#### [Source text]
━━━━━━━━━━━━━━━━━━━━

VIA EDGAR SUBMISSION

U.S. Securities and Exchange Commission (the “Staff”)

Office of Healthcare and Insurance

100 F Street, N.E.

Washington, D.C. 20549

Attention: Ms. Suzanne Hayes, Assistant Director

 

  Re: United Insurance Holdings Corp.

Proxy Statement on Schedule 14A

Filed October 5, 2016

File No. 001-35761

Ladies and Gentlemen:

On behalf of United Insurance Holdings Corp. (“UIHC”), we are writing in response to the comments contained in the Staff’s comment letter dated November 2, 2016 (the “Comment Letter”) with respect to the above-referenced Proxy Statement on Schedule 14A (the “Proxy Statement”).

Concurrently herewith, UIHC is filing an amendment to the Proxy Statement (the “Amendment”) via the EDGAR system that reflects changes in response to the Comment Letter, as well as additional changes required to update the disclosure contained in the Proxy Statement. In addition to the EDGAR filing, we are delivering to your attention a hard copy of this letter, along with copies of the Amendment. It is our hope that, with the filing of the Amendment, all responsive material will have been provided and that UIHC would be in a position to obtain an effective date of the Proxy Statement and to complete a definitive filing.

For ease of reference, the numbered paragraphs below correspond to the numbered comments in the Comment Letter, with the Staff’s comments presented in italicized font type. All page references in the responses set forth below refer to page numbers in the Amendment, as filed with the Staff on December 2, 2016.


Schedule 14A

Shares of UIHC commons stock to be beneficially owned by Mr. Peed…, page 23

 

1. Please expand your disclosure to describe briefly the “other rights” under the stockholder agreement which may give the Peed stockholder significant ability to influence the direction of UIHC.

UIHC has revised the Proxy Statement in response to the Staff’s comment. The revised language appears on page 23 of the Amendment.

Background of the Mergers, page 40

 

2. Please revise the disclosure concerning the August 27, 2015 introductory meeting to indicate which party initiated contact or otherwise explain how the parties came into contact.

UIHC has revised the Proxy Statement in response to the Staff’s comment. The revised language appears on page 40 of the Amendment.

 

3. For the October 28, 2015 meeting, please identify the members of UIHC and AmCo management who were present at the meeting. Please make conforming changes throughout the Background to the Mergers section wherever you discuss meetings involving individuals at UIHC, AmCo, AmRisc and/or BB&T Insurance.

━━━━━━━━━━━━━━━━━━━━

#### [Problem statement]
Write out the passage of the SEC response letter from "Office of Healthcare" to "Re: United Insurance Holdings Corp.", word for word. The listing comes from a separate source unrelated to the letter.

#### [Data to examine]

━━━━━━━━━━━━━━━━━━━━

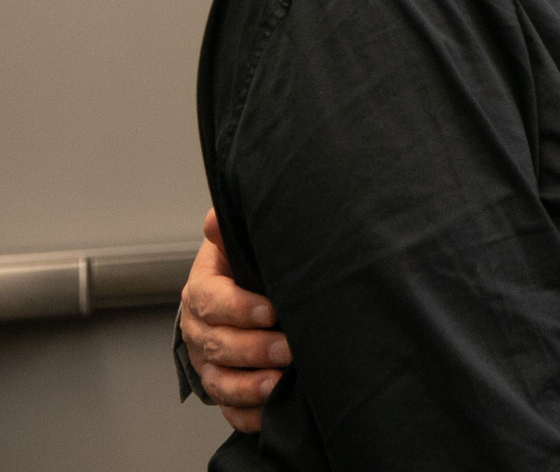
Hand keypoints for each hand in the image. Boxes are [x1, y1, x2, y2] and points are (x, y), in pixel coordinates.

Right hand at [180, 208, 289, 433]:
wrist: (247, 291)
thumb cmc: (247, 265)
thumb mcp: (238, 243)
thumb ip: (228, 230)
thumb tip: (214, 219)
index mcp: (202, 291)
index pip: (210, 300)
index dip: (238, 307)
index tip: (270, 310)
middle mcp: (199, 330)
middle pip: (217, 344)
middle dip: (253, 348)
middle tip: (288, 348)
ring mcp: (209, 362)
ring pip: (219, 380)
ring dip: (248, 385)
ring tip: (278, 383)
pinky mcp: (224, 387)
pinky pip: (229, 408)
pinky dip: (247, 413)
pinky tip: (270, 410)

━━━━━━━━━━━━━━━━━━━━

#### [Solved exercise]
Office of Healthcare and Insurance

100 F Street, N.E.

Washington, D.C. 20549

Attention: Ms. Suzanne Hayes, Assistant Director

 

  Re: United Insurance Holdings Corp.